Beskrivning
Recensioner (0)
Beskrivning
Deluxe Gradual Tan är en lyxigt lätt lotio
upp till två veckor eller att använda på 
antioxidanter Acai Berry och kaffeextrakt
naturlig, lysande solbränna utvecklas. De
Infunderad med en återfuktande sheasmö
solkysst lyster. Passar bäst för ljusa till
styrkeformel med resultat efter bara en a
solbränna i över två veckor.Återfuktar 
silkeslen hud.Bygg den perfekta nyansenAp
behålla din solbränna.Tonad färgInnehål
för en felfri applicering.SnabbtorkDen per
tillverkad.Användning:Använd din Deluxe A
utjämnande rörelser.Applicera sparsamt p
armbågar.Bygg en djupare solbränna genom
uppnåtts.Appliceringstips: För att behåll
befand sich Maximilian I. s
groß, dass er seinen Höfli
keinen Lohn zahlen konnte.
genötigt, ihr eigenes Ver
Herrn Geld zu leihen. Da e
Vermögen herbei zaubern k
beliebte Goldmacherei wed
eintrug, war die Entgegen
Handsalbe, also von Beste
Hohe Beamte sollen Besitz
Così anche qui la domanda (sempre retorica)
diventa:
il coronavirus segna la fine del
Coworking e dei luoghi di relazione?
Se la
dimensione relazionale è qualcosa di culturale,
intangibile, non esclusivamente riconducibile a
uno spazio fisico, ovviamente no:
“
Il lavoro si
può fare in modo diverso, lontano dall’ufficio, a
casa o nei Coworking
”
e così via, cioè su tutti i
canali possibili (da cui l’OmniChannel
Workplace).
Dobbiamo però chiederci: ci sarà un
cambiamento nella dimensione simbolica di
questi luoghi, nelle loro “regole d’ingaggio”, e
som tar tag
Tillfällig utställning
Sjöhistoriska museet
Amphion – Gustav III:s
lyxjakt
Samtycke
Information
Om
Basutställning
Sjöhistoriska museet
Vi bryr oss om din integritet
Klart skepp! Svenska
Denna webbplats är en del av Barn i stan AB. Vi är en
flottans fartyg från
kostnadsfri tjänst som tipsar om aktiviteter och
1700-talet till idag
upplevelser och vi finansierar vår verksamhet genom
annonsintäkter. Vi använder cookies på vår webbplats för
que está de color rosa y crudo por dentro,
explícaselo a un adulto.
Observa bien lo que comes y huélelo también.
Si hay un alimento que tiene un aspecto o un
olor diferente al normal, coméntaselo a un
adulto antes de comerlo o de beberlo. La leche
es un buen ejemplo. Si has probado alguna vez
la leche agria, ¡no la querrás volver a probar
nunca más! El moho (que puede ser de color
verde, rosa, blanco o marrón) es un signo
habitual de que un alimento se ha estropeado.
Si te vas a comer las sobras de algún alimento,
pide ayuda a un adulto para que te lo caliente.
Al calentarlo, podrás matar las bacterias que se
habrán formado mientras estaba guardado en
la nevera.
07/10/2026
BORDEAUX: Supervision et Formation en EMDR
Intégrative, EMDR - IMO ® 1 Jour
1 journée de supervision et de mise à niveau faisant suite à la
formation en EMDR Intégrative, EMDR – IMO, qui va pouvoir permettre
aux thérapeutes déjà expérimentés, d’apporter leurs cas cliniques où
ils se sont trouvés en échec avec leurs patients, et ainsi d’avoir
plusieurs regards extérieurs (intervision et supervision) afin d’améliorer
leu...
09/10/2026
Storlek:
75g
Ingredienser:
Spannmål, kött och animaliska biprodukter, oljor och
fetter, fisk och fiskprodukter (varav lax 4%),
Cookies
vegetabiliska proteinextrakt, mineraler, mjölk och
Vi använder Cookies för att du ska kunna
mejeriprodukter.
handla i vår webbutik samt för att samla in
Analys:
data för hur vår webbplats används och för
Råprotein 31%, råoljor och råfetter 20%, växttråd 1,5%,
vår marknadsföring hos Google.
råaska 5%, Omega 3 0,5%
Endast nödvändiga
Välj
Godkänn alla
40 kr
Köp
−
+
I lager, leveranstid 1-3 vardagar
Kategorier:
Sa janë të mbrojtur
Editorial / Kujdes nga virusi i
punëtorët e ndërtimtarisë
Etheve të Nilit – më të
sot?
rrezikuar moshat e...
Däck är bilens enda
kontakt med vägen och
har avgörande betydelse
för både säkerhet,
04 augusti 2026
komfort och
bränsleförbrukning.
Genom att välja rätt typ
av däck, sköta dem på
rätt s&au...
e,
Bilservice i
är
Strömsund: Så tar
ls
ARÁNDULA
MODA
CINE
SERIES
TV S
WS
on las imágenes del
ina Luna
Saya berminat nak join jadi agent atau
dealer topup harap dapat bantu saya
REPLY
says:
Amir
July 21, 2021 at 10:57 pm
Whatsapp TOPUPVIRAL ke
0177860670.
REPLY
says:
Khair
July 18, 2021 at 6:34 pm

■ **What to do**
Your reply is to repeat, unchanged, the lines above running from the one with "Basutställning" up to and including the one with "adulto antes de".

■ **Final answer**
Basutställning
Sjöhistoriska museet
Vi bryr oss om din integritet
Klart skepp! Svenska
Denna webbplats är en del av Barn i stan AB. Vi är en
flottans fartyg från
kostnadsfri tjänst som tipsar om aktiviteter och
1700-talet till idag
upplevelser och vi finansierar vår verksamhet genom
annonsintäkter. Vi använder cookies på vår webbplats för
que está de color rosa y crudo por dentro,
explícaselo a un adulto.
Observa bien lo que comes y huélelo también.
Si hay un alimento que tiene un aspecto o un
olor diferente al normal, coméntaselo a un
adulto antes de comerlo o de beberlo. La leche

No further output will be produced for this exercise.